Transport et infrastructures

Désensablé, le Mont Saint-Michel n’est pas tiré d’affaire

Mots clés : Etat et collectivités locales

Dans deux rapports rendus publics lundi 18 décembre, la Cour régionale des comptes de Normandie et le Conseil économique, social et environnemental régional, pointent les risques que fait peser sur les infrastructures hydrauliques,  un manque de financement.

L’année prochaine, le syndicat mixte Baie du Mont Saint-Michel, qui a assuré la maîtrise d’ouvrage des travaux de rétablissement du caractère maritime (RCM) du Mont, doit laisser la place à un EPIC (Etablissement public industriel et commercial). L’heure d’un premier bilan est donc arrivée.

Deux rapports, l’un de la Cour régionale des comptes de Normandie, l’autre du Conseil  économique  social  et environnemental régional (Ceser) ont été rendus publics le 18 décembre et leurs conclusions ne sont guère flatteuses.

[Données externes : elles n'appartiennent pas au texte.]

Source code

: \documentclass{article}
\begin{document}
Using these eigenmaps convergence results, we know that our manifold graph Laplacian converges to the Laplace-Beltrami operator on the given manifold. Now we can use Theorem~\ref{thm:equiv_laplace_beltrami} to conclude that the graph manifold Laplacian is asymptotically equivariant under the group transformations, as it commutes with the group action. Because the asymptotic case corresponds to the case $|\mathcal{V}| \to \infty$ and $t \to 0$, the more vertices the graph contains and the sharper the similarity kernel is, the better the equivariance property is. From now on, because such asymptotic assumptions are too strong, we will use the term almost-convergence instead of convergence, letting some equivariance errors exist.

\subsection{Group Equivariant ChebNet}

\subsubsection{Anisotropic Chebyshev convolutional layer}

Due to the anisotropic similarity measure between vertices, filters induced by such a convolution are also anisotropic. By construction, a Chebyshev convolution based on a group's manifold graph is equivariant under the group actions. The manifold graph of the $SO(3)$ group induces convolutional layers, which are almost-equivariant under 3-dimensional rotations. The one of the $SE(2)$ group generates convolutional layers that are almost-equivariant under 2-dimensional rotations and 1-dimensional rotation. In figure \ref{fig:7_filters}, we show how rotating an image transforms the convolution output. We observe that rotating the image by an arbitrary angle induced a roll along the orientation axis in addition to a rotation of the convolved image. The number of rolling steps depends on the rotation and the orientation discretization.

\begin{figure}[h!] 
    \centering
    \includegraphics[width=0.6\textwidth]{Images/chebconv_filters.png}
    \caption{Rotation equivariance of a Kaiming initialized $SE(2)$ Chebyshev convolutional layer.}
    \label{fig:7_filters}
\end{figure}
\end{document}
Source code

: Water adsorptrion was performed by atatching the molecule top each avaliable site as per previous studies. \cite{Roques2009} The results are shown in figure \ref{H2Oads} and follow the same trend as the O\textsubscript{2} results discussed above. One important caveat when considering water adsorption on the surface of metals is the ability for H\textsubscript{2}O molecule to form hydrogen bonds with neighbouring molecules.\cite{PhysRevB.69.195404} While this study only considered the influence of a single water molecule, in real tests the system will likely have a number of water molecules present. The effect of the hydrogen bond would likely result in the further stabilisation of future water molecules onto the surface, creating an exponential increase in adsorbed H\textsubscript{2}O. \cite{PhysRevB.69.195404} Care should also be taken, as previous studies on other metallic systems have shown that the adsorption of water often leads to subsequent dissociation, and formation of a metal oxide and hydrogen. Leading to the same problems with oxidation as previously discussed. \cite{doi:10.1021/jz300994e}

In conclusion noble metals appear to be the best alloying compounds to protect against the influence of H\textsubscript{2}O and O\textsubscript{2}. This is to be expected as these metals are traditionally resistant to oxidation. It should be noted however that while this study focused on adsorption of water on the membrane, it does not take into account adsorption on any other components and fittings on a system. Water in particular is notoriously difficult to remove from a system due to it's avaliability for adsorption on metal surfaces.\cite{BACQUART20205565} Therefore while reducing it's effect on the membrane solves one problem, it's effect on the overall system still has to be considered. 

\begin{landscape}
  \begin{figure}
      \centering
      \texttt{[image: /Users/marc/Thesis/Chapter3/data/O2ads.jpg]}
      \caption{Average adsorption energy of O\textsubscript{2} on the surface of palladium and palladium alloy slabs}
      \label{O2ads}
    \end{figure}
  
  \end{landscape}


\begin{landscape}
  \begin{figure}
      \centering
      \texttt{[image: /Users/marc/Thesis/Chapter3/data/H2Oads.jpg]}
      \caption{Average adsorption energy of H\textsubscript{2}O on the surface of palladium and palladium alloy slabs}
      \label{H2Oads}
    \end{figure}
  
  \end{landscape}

Ainsi, pointe le Ceser, si les travaux menés dans le cadre du projet de RCM ont « rempli leur objectif de requalification de l’accès au site », et que la disparition du parking et des véhicules au pied du Mont sont « incontestablement » une réussite esthétique, le coût de l’entretien des aménagements hydrauliques (barrage, Anse de Moidrey, entretien du Couesnon) constitue une « interrogation majeure ». Notamment financière.

 

Envasement

 

En effet, note le rapport, « l’envasement du Couesnon, lié à l’entrée d’une eau chargée de sédiments qui s’y déposent chaque jour, risque de réduire la puissance des chasses du barrage, et va conduire à répéter le dragage du Couesnon, plus tôt que ce qui était initialement prévu ».

Or, pointe le rapport de la CRC, un « défaut de financement de l’entretien des ouvrages hydrauliques » – entretien évalué à 2,5 millions d’euros par an – est « susceptible de compromettre le fonctionnement du site ».

Parmi les pistes de financement, la CRC évoque notamment « une participation financière du Centre des monuments nationaux (qui gère l’abbaye, ndlr) qui encaisse annuellement des recettes de l’ordre d’une dizaine de millions » d’euros, mais aussi une augmentation des tarifs du parking du Mont.

 

Focus

L'accueil touristique également dans le viseur

« Une série de dysfonctionnements et de problèmes ressort de manière récurrente au sujet de l’accueil touristique » au Mont Saint-Michel, constate le Ceser. »Navettes surchargées », « axes routiers régulièrement encombrés », une « qualité des prestations offertes par les commerçants du Mont (restaurants, hébergements, boutiques de souvenirs, musées privés) fréquemment décriée » : la qualité de la prestation offerte « n’est pas à la hauteur de la renommée mondiale du site », estime le Conseil économique social et environnemental.